OVERVIEW: This project involves analyzing customer data to perform segmentation based on income and spending patterns. The insights are visualized in a Power BI dashboard, and clustering is implemented using an ML model in Google Colab.
TOOLS AND TECHNOLOGIES-
- Google Colab: Building and training the machine learning model
- Python: Used for data cleaning, processing and clustering
- Power BI: Interactive data visualization
PROJECT WORKFLOW- This project involves multiple stages, from data cleaning to machine learning and visualization. Below is the complete workflow:
- Data Cleaning and Preprocessing:
- The original dataset was cleaned and processed to handle missing values, remove duplicates, and ensure data consistency.
- Features like Annual Income, Spending Score, and Gender were prepared for analysis.
- Clustering with K-Means:
- K-Means clustering was applied in Google Colab to segment customers into distinct groups based on income and spending patterns.
- The optimal number of clusters was determined using the Elbow Method.
- Clustered Data Export:
- The processed dataset, enriched with cluster labels, was exported as a CSV file for further visualization.
- Dashboard Creation in Power BI:
-
The processed dataset was imported into Power BI.
-
Interactive visualizations, such as cluster descriptions, spending patterns, gender distribution, and age group analysis, were created to extract key insights.
Dashboard-
- Enhanced visuals with filters, slicers, and drill-down options to make the insights actionable.
HOW TO RUN THIS PROJECT-
- MACHINE LEARNING MODEL-
- Open the python script in Jupyter Notebook or open the Colab file directly.
- Install required libraries.
- Run the notebook to train the K-means clustering model.
- Save the output data with cluster labels.
- POWER BI-
- Import the processed dataset into Power BI.
- Use the .pbix file to open the pre-built dashboard or recreate the visuals using imported data.
- Review interactive dashboard for insights.
KEY INSIGHTS-
- Customer Distribution-
- The majority of customers (81) belong to the "Average" cluster, indicating balanced income and spending patterns.
- High-income and high-spending customers account for 39 individuals, showcasing a key segment for premium products or services.
- The "Low Income, High Spend" cluster (23 customers) could signify customers who prioritize discretionary spending despite limited income.
- Spending Behavior:
- The top-performing cluster by spending score is "High Income, High Spend," with an average score of 82.13, representing the most valuable customer group.
- The "Low Income, High Spend" cluster has a notable spending score of 79.36, which could indicate potential financial strain or a preference for high-value purchases.
- Income-to-Spending Ratio:
- The overall income-to-spending ratio is 1.21, reflecting a moderate balance between income and spending across all clusters.
- Clusters with lower ratios may represent overspending or high-value-focused customer behaviors.
- Gender Distribution:
- Males constitute a slightly higher proportion (56%) compared to females (44%), indicating potential for gender-focused marketing strategies.
- Age Group Analysis:
- Customers aged 30-40 form the largest group (60 customers), followed by the 20-30 age group (45 customers).
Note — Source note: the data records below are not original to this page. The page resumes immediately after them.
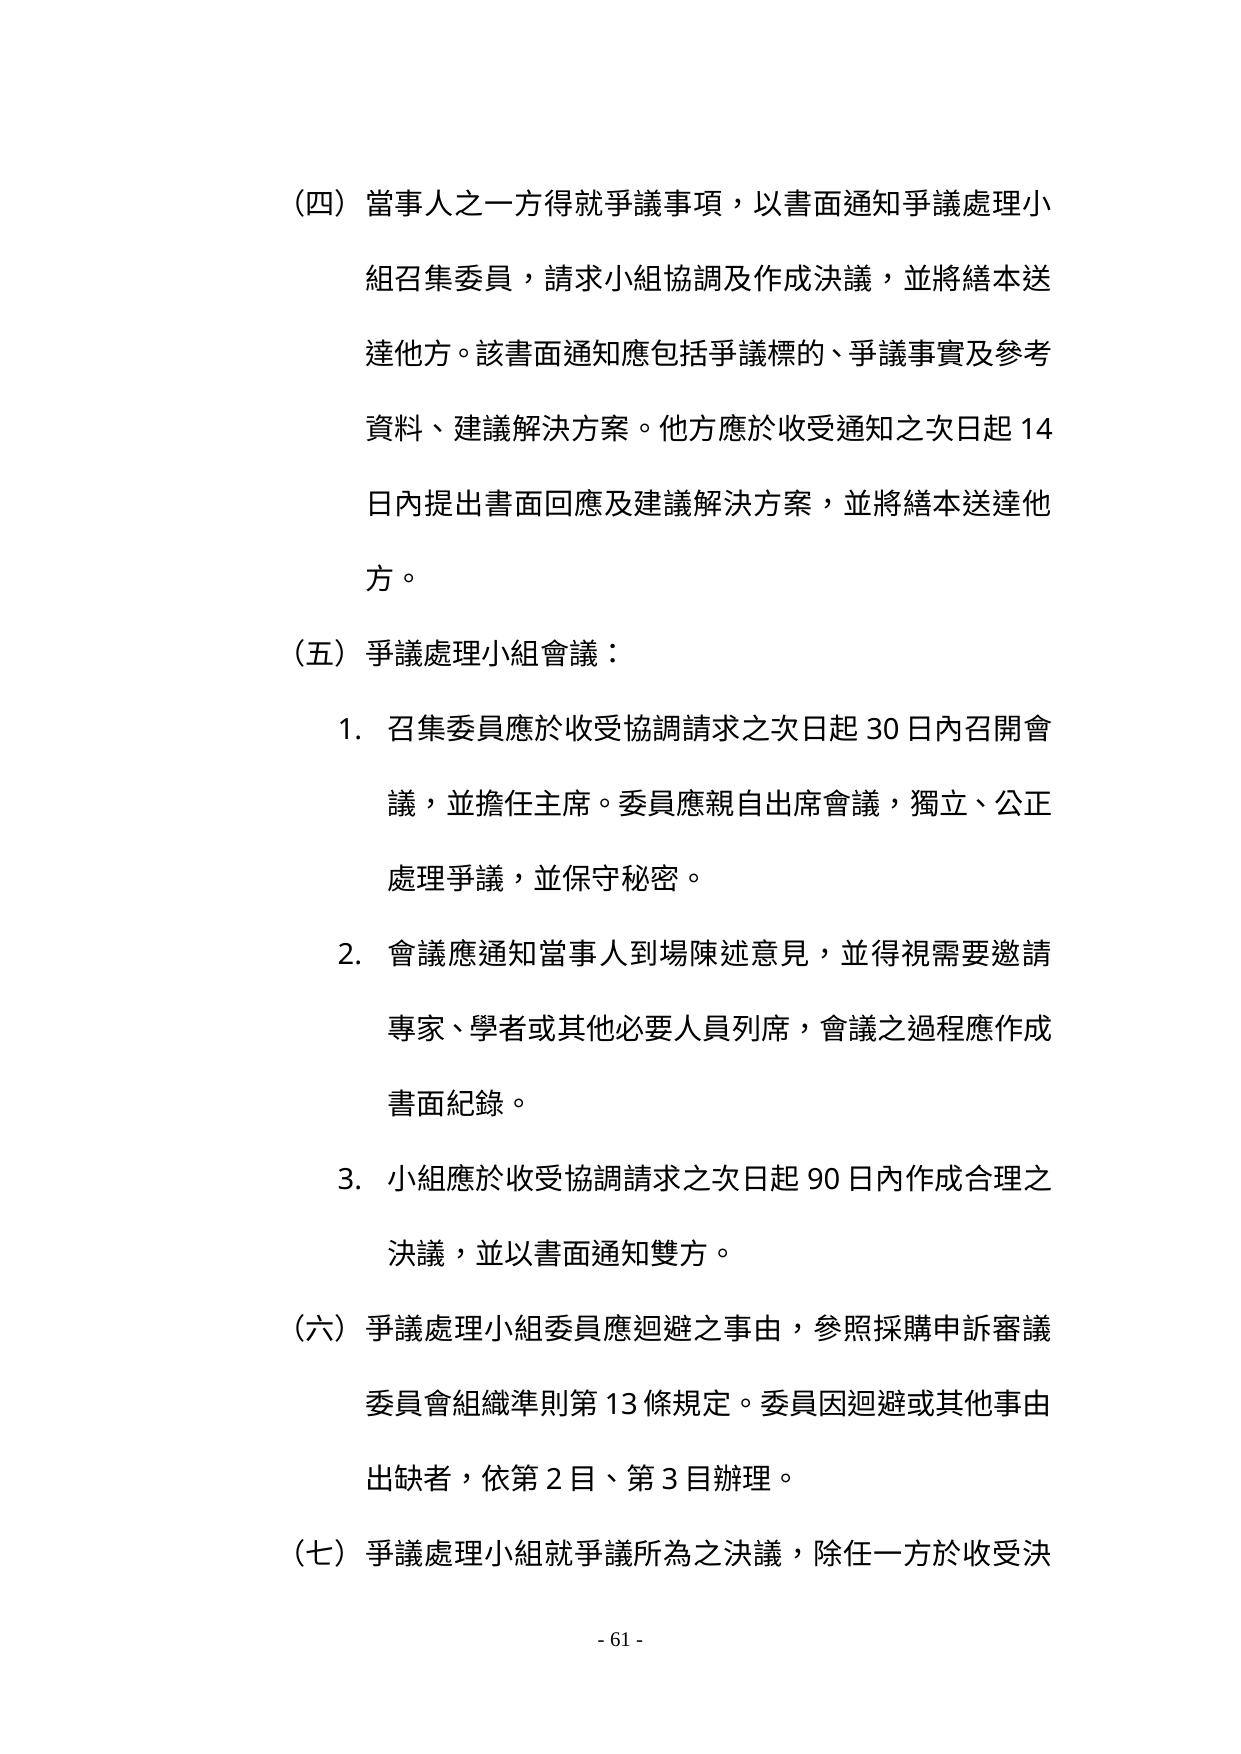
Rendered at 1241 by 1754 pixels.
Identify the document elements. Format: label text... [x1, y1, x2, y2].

list 當事人之一方得就爭議事項，以書面通知爭議處理小組召集委員，請求小組協調及作成決議，並將繕本送達他方。該書面通知應包括爭議標的、爭議事實及參考資料、建議解決方案。他方應於收受通知之次日起14日內提出書面回應及建議解決方案，並將繕本送達他方。 [276, 164, 1053, 614]
list 會議應通知當事人到場陳述意見，並得視需要邀請專家、學者或其他必要人員列席，會議之過程應作成書面紀錄。 [337, 914, 1053, 1139]
list 爭議處理小組委員應迴避之事由，參照採購申訴審議委員會組織準則第13條規定。委員因迴避或其他事由出缺者，依第2目、第3目辦理。 [276, 1289, 1053, 1514]
list 小組應於收受協調請求之次日起90日內作成合理之決議，並以書面通知雙方。 [337, 1139, 1053, 1289]
list 爭議處理小組會議： [276, 614, 1053, 689]
list 爭議處理小組就爭議所為之決議，除任一方於收受決議後14日內以書面向召集委員及他方表示異議外，視為協調成立，有契約之拘束力。惟涉及改變契約內容者，雙方應先辦理契約變更。如有爭議，得再循爭議處理程序辦理。 [276, 1514, 1053, 1589]
list 召集委員應於收受協調請求之次日起30日內召開會議，並擔任主席。委員應親自出席會議，獨立、公正處理爭議，並保守秘密。 [337, 689, 1053, 914]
These age groups might be the primary target audience for marketing campaigns.
- The youngest (<20) and oldest (50-70) groups are the smallest segments, with only 17 customers each, suggesting minimal engagement from these demographics.
- Income and Spending Correlation:
- The scatter plot demonstrates a clear pattern where higher income often correlates with higher spending scores. However, outliers (e.g., low-income, high-spend customers) highlight unique opportunities or risks.